What the task asks:
Could you repeat all of the entries word for word, minus any pictures?

Source data section start

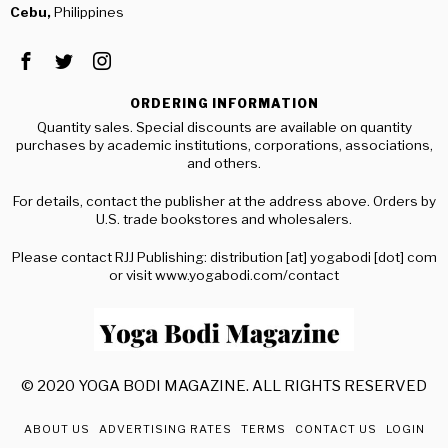
Cebu,
Philippines
ORDERING INFORMATION
Quantity sales. Special discounts are available on quantity
purchases by academic institutions, corporations, associations,
and others.
For details, contact the publisher at the address above. Orders by
U.S. trade bookstores and wholesalers.
Please contact RJJ Publishing: distribution [at] yogabodi [dot] com
or visit www.yogabodi.com/contact
© 2020 YOGA BODI MAGAZINE. ALL RIGHTS RESERVED
ABOUT US
ADVERTISING RATES
TERMS
CONTACT US
LOGIN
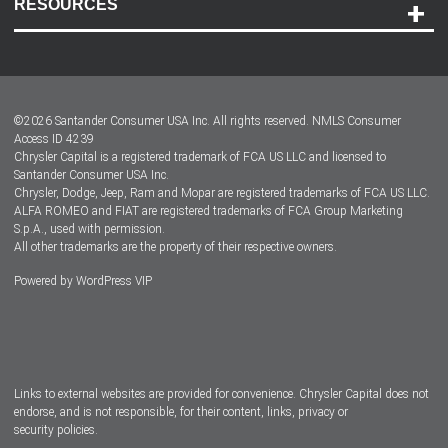
RESOURCES
Careers
Customer Center
Lease-End Options
©
2026
Santander Consumer USA Inc. All rights reserved.
NMLS Consumer
Dealer Locator
Access ID 4239
Chrysler Capital is a registered trademark of FCA US LLC and licensed to
Dealers
Santander Consumer USA Inc.
Chrysler, Dodge, Jeep, Ram and Mopar are registered trademarks of FCA US LLC.
ALFA ROMEO and FIAT are registered trademarks of FCA Group Marketing
S.p.A., used with permission.
All other trademarks are the property of their respective owners.
Powered by
WordPress VIP
Facebook
Twitter
Instagram
LinkedIn
Links to external websites are provided for convenience. Chrysler Capital does not
endorse, and is not responsible, for their content, links, privacy or
security policies.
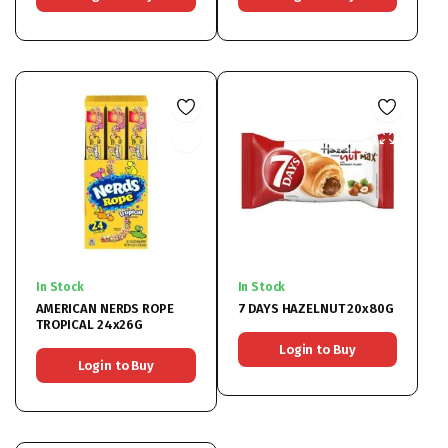
In Stock
In Stock
AMERICAN NERDS ROPE
7 DAYS HAZELNUT 20x80G
TROPICAL 24x26G
Login to Buy
Login to Buy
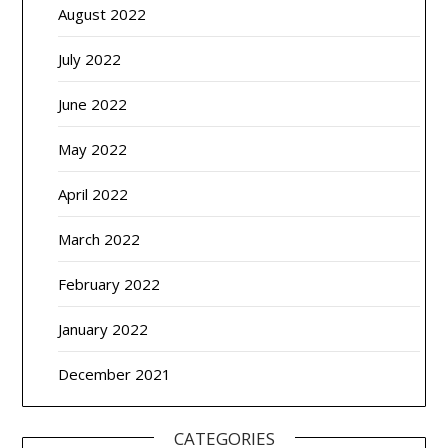
August 2022
July 2022
June 2022
May 2022
April 2022
March 2022
February 2022
January 2022
December 2021
CATEGORIES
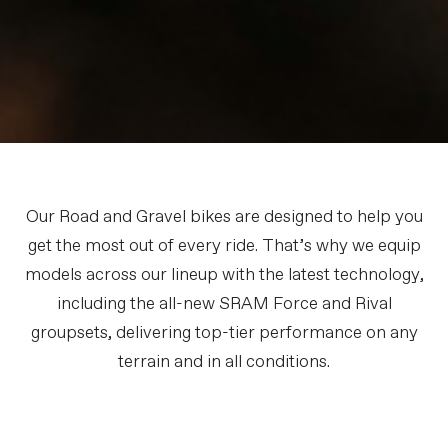
Our Road and Gravel bikes are designed to help you
get the most out of every ride. That’s why we equip
models across our lineup with the latest technology,
including the all-new SRAM Force and Rival
groupsets, delivering top-tier performance on any
terrain and in all conditions.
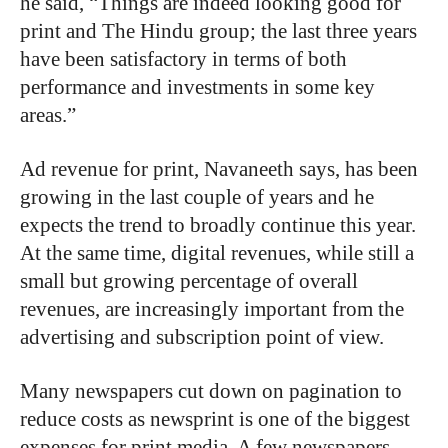
he said, “Things are indeed looking good for
print and The Hindu group; the last three years
have been satisfactory in terms of both
performance and investments in some key
areas.”
Ad revenue for print, Navaneeth says, has been
growing in the last couple of years and he
expects the trend to broadly continue this year.
At the same time, digital revenues, while still a
small but growing percentage of overall
revenues, are increasingly important from the
advertising and subscription point of view.
Many newspapers cut down on pagination to
reduce costs as newsprint is one of the biggest
expenses for print media. A few newspapers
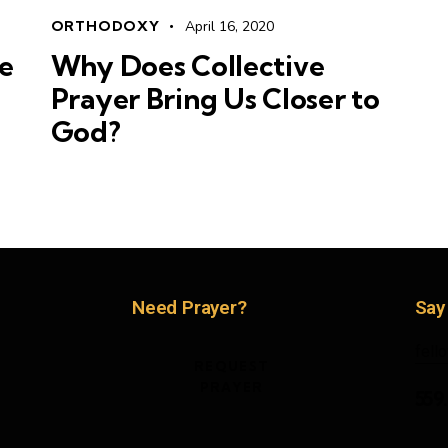
ORTHODOXY
April 16, 2020
e
Why Does Collective
Prayer Bring Us Closer to
God?
Need Prayer?
Say
fell
REQUEST
PRAYER
559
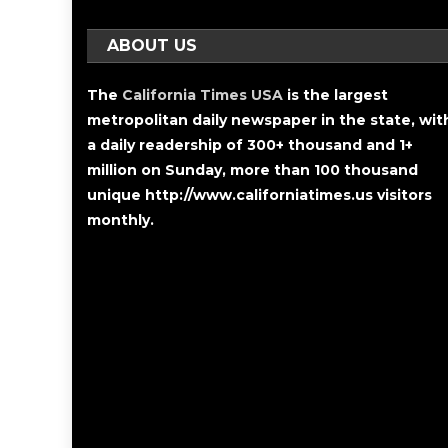
ABOUT US
The
California Times USA
is the largest
metropolitan daily newspaper in the state, wit
a daily readership of 300+ thousand and 1+
million on Sunday, more than 100 thousand
unique http://www.californiatimes.us visitors
monthly.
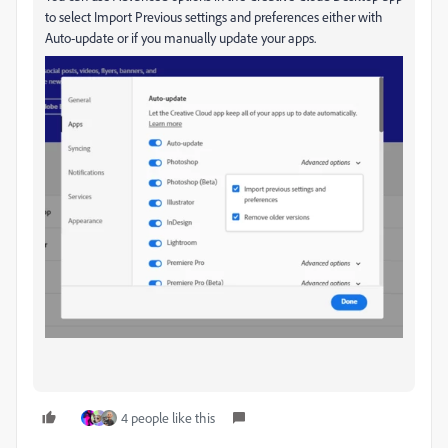
to select Import Previous settings and preferences either with
Auto-update or if you manually update your apps.
4 people like this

Source data section end

Result below:
Cebu,
Philippines
ORDERING INFORMATION
Quantity sales. Special discounts are available on quantity
purchases by academic institutions, corporations, associations,
and others.
For details, contact the publisher at the address above. Orders by
U.S. trade bookstores and wholesalers.
Please contact RJJ Publishing: distribution [at] yogabodi [dot] com
or visit www.yogabodi.com/contact
© 2020 YOGA BODI MAGAZINE. ALL RIGHTS RESERVED
ABOUT US
ADVERTISING RATES
TERMS
CONTACT US
LOGIN
RESOURCES
Careers
Customer Center
Lease-End Options
©
2026
Santander Consumer USA Inc. All rights reserved.
NMLS Consumer
Dealer Locator
Access ID 4239
Chrysler Capital is a registered trademark of FCA US LLC and licensed to
Dealers
Santander Consumer USA Inc.
Chrysler, Dodge, Jeep, Ram and Mopar are registered trademarks of FCA US LLC.
ALFA ROMEO and FIAT are registered trademarks of FCA Group Marketing
S.p.A., used with permission.
All other trademarks are the property of their respective owners.
Powered by
WordPress VIP
Facebook
Twitter
Instagram
LinkedIn
Links to external websites are provided for convenience. Chrysler Capital does not
endorse, and is not responsible, for their content, links, privacy or
security policies.
In Stock
In Stock
AMERICAN NERDS ROPE
7 DAYS HAZELNUT 20x80G
TROPICAL 24x26G
Login to Buy
Login to Buy
August 2022
July 2022
June 2022
May 2022
April 2022
March 2022
February 2022
January 2022
December 2021
CATEGORIES
Our Road and Gravel bikes are designed to help you
get the most out of every ride. That’s why we equip
models across our lineup with the latest technology,
including the all-new SRAM Force and Rival
groupsets, delivering top-tier performance on any
terrain and in all conditions.
he said, “Things are indeed looking good for
print and The Hindu group; the last three years
have been satisfactory in terms of both
performance and investments in some key
areas.”
Ad revenue for print, Navaneeth says, has been
growing in the last couple of years and he
expects the trend to broadly continue this year.
At the same time, digital revenues, while still a
small but growing percentage of overall
revenues, are increasingly important from the
advertising and subscription point of view.
Many newspapers cut down on pagination to
reduce costs as newsprint is one of the biggest
expenses for print media. A few newspapers
ORTHODOXY
April 16, 2020
e
Why Does Collective
Prayer Bring Us Closer to
God?
Need Prayer?
Say
fell
REQUEST
PRAYER
559
ABOUT US
The
California Times USA
is the largest
metropolitan daily newspaper in the state, wit
a daily readership of 300+ thousand and 1+
million on Sunday, more than 100 thousand
unique http://www.californiatimes.us visitors
monthly.
to select Import Previous settings and preferences either with
Auto-update or if you manually update your apps.
4 people like this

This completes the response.